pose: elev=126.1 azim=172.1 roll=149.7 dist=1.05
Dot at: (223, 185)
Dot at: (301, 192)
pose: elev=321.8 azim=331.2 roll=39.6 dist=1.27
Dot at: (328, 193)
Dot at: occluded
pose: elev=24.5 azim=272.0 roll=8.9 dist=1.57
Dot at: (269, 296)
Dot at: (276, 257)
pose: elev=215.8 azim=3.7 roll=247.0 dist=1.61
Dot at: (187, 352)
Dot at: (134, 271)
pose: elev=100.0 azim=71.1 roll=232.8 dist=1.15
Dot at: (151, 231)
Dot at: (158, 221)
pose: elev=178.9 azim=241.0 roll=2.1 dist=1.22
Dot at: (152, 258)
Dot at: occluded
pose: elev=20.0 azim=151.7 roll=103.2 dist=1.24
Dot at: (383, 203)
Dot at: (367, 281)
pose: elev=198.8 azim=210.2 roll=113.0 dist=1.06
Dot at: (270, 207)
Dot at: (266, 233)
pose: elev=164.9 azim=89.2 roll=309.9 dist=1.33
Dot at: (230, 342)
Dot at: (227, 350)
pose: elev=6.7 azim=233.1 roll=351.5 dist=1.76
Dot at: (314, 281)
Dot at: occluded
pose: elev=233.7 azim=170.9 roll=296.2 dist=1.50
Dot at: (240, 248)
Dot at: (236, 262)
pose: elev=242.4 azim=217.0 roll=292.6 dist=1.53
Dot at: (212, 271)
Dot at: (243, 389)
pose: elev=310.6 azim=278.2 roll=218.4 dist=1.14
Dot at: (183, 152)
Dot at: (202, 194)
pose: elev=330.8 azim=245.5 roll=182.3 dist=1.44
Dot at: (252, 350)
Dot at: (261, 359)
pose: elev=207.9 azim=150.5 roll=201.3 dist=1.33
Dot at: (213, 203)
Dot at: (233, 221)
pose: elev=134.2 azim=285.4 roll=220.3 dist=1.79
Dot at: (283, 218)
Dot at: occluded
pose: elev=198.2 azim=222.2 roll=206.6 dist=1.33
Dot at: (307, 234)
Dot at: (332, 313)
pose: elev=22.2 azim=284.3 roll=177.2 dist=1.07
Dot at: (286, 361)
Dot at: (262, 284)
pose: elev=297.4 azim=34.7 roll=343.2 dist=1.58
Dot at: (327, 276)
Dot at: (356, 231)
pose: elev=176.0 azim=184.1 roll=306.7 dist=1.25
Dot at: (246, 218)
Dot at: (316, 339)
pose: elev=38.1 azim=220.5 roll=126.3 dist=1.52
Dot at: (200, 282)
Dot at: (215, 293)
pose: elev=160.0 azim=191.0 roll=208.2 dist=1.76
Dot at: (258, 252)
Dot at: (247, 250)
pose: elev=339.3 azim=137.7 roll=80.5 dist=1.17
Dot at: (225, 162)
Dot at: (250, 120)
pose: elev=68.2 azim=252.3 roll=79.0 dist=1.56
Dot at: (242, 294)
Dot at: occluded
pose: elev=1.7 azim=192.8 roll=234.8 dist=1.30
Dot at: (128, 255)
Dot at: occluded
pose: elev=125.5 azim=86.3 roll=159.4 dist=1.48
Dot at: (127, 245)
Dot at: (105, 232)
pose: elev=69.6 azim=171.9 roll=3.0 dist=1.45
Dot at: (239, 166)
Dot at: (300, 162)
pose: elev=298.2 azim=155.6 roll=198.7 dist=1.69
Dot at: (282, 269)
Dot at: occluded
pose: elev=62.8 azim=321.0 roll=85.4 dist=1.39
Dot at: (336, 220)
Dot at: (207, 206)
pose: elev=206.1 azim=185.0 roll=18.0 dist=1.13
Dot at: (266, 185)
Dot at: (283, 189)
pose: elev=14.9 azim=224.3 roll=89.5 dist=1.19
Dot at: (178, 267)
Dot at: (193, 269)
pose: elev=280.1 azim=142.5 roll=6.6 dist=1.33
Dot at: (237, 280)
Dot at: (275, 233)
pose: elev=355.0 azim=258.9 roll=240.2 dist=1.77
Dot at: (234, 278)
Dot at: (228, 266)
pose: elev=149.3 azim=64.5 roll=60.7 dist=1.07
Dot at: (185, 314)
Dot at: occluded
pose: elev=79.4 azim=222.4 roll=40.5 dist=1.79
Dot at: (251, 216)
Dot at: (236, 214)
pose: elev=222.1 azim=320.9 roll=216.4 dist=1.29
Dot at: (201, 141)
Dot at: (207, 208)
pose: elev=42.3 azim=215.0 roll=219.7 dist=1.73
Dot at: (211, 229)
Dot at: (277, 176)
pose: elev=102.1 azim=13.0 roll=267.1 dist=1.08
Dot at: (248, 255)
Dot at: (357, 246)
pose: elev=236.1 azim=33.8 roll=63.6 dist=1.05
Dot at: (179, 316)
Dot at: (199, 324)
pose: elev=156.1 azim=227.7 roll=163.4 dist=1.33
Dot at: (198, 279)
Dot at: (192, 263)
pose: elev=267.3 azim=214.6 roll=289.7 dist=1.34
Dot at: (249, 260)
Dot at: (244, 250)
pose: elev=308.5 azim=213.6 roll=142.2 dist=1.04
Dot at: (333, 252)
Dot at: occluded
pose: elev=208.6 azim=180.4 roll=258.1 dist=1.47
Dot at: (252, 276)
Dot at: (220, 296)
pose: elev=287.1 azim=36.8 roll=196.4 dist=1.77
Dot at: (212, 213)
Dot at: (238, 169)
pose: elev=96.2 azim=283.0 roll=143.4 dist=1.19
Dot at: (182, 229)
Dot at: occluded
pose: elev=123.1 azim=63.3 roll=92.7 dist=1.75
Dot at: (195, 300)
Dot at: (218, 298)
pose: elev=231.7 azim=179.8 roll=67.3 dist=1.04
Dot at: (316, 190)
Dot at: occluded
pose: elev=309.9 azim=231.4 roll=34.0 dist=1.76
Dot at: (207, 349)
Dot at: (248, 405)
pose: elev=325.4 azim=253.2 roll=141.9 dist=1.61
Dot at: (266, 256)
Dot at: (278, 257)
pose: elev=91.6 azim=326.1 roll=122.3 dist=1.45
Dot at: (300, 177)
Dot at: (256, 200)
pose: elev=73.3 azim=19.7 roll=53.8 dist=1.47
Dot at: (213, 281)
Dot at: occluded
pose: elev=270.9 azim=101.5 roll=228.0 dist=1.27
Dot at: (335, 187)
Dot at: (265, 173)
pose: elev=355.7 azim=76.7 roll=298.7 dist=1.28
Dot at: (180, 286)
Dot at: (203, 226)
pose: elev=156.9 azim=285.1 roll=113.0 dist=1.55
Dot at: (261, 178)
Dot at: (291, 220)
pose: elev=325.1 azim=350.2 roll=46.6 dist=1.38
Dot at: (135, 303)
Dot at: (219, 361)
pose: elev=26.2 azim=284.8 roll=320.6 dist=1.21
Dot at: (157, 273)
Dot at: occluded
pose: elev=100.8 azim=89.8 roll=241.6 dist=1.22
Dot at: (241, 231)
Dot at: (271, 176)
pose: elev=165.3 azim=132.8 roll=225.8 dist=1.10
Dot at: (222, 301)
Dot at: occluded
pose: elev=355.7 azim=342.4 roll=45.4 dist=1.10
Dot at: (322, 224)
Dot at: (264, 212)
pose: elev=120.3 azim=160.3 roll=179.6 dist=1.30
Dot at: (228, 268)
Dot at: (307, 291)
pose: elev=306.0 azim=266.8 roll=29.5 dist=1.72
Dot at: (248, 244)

.....

Write out the lines of the records above word for word, starting at the line that contains "pose: elev=287.1 azim=36.8" and ending after the line that contains "Dot at: (219, 361)".

pose: elev=287.1 azim=36.8 roll=196.4 dist=1.77
Dot at: (212, 213)
Dot at: (238, 169)
pose: elev=96.2 azim=283.0 roll=143.4 dist=1.19
Dot at: (182, 229)
Dot at: occluded
pose: elev=123.1 azim=63.3 roll=92.7 dist=1.75
Dot at: (195, 300)
Dot at: (218, 298)
pose: elev=231.7 azim=179.8 roll=67.3 dist=1.04
Dot at: (316, 190)
Dot at: occluded
pose: elev=309.9 azim=231.4 roll=34.0 dist=1.76
Dot at: (207, 349)
Dot at: (248, 405)
pose: elev=325.4 azim=253.2 roll=141.9 dist=1.61
Dot at: (266, 256)
Dot at: (278, 257)
pose: elev=91.6 azim=326.1 roll=122.3 dist=1.45
Dot at: (300, 177)
Dot at: (256, 200)
pose: elev=73.3 azim=19.7 roll=53.8 dist=1.47
Dot at: (213, 281)
Dot at: occluded
pose: elev=270.9 azim=101.5 roll=228.0 dist=1.27
Dot at: (335, 187)
Dot at: (265, 173)
pose: elev=355.7 azim=76.7 roll=298.7 dist=1.28
Dot at: (180, 286)
Dot at: (203, 226)
pose: elev=156.9 azim=285.1 roll=113.0 dist=1.55
Dot at: (261, 178)
Dot at: (291, 220)
pose: elev=325.1 azim=350.2 roll=46.6 dist=1.38
Dot at: (135, 303)
Dot at: (219, 361)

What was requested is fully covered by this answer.